## Records provided:
*****
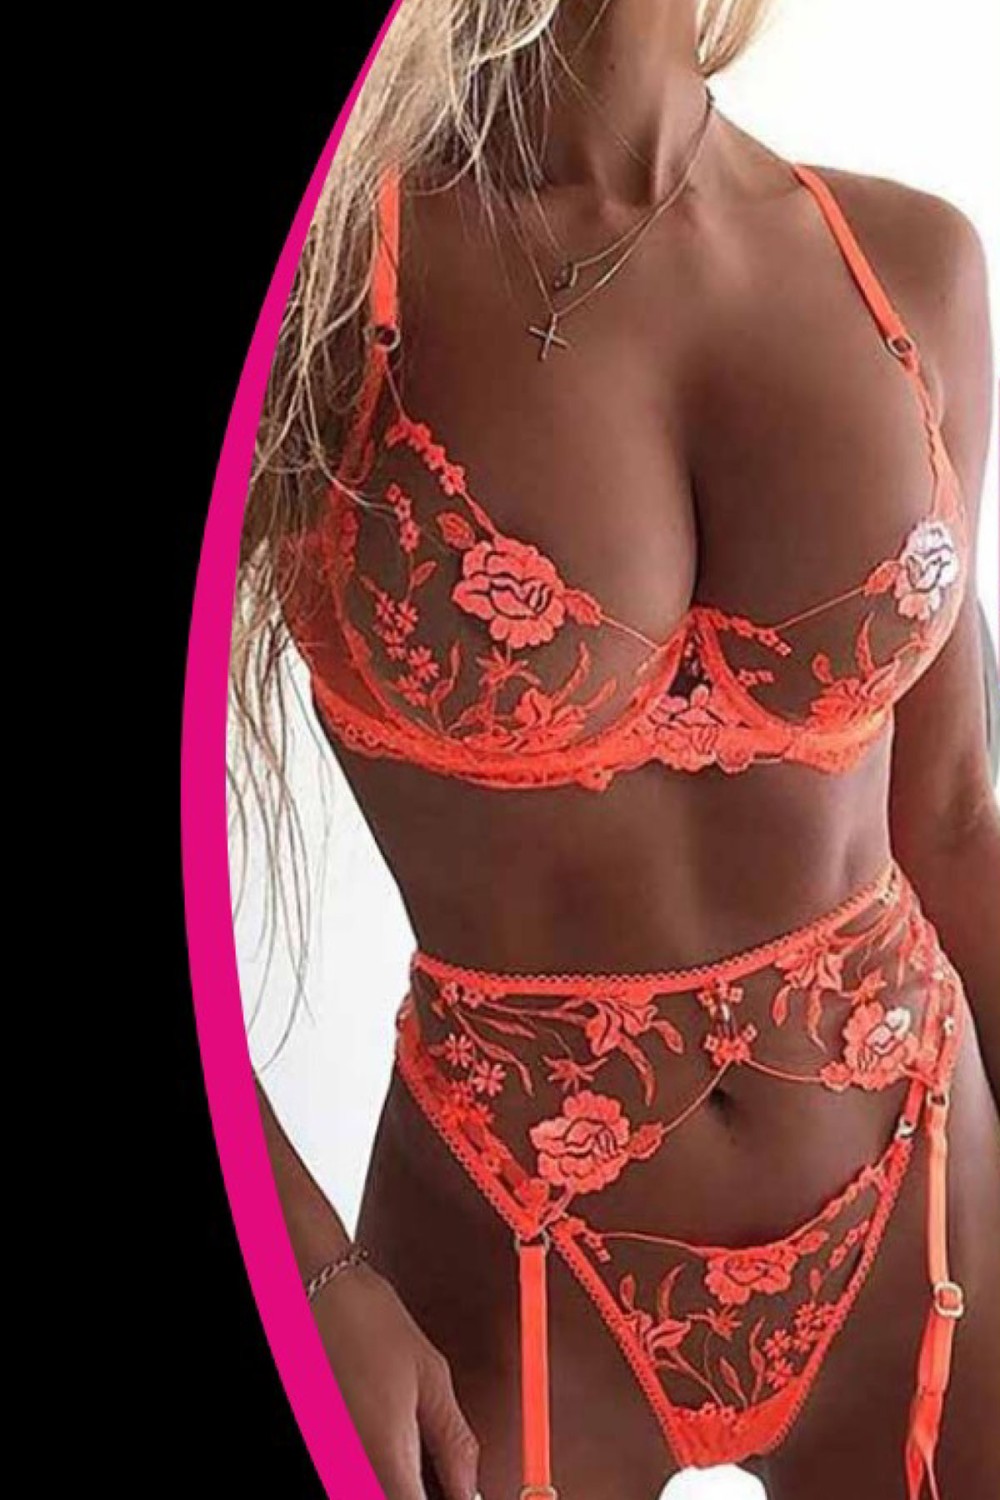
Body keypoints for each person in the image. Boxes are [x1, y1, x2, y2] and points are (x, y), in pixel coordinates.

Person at [233, 3, 1000, 1496]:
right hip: (508, 1254)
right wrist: (296, 1268)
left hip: (931, 1214)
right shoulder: (319, 292)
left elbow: (957, 815)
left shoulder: (912, 267)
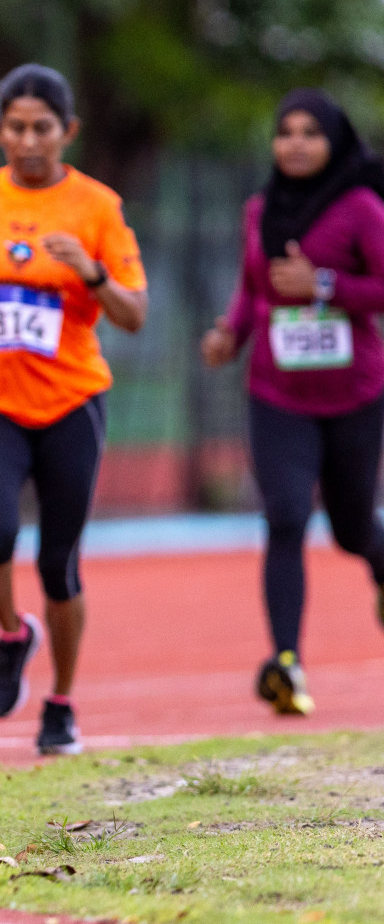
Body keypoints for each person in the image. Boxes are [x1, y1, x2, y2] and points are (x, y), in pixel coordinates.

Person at [0, 64, 148, 756]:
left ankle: (61, 703)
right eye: (15, 128)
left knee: (59, 564)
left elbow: (135, 313)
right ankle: (12, 634)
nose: (28, 140)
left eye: (42, 128)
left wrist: (90, 271)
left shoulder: (98, 208)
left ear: (67, 133)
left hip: (70, 403)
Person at [201, 88, 384, 716]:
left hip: (354, 394)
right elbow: (254, 290)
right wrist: (230, 333)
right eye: (286, 132)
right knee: (284, 516)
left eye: (310, 132)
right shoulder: (261, 210)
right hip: (277, 393)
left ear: (334, 142)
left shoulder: (360, 208)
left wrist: (325, 285)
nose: (296, 144)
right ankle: (286, 664)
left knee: (353, 529)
*****
## Exercise prompt:
Leaving out the pictures, print every record exactly as written.

## Written solution:
Body keypoints for each person in the image. Boxes are [x1, y1, x2, y2] and points are (x, y), in pixel coordinates.

Person at [233, 3, 1000, 1496]:
right hip: (508, 1254)
right wrist: (296, 1268)
left hip: (931, 1214)
right shoulder: (319, 292)
left elbow: (957, 815)
left shoulder: (912, 267)
Body keypoints for each person in the image. Boxes are [x1, y1, x2, y2] and points are (x, y), in pixel coordinates.

Person at [0, 64, 148, 756]:
left ankle: (61, 703)
right eye: (15, 128)
left knee: (59, 564)
left elbow: (135, 313)
right ankle: (12, 634)
nose: (28, 140)
left eye: (42, 128)
left wrist: (90, 271)
left shoulder: (98, 208)
left ear: (67, 133)
left hip: (70, 403)
Person at [201, 88, 384, 716]:
left hip: (354, 394)
right elbow: (254, 290)
right wrist: (230, 333)
right eye: (286, 132)
right knee: (284, 516)
left eye: (310, 132)
right shoulder: (261, 210)
right hip: (277, 393)
left ear: (334, 142)
left shoulder: (360, 208)
left wrist: (325, 285)
nose: (296, 144)
right ankle: (286, 664)
left knee: (353, 529)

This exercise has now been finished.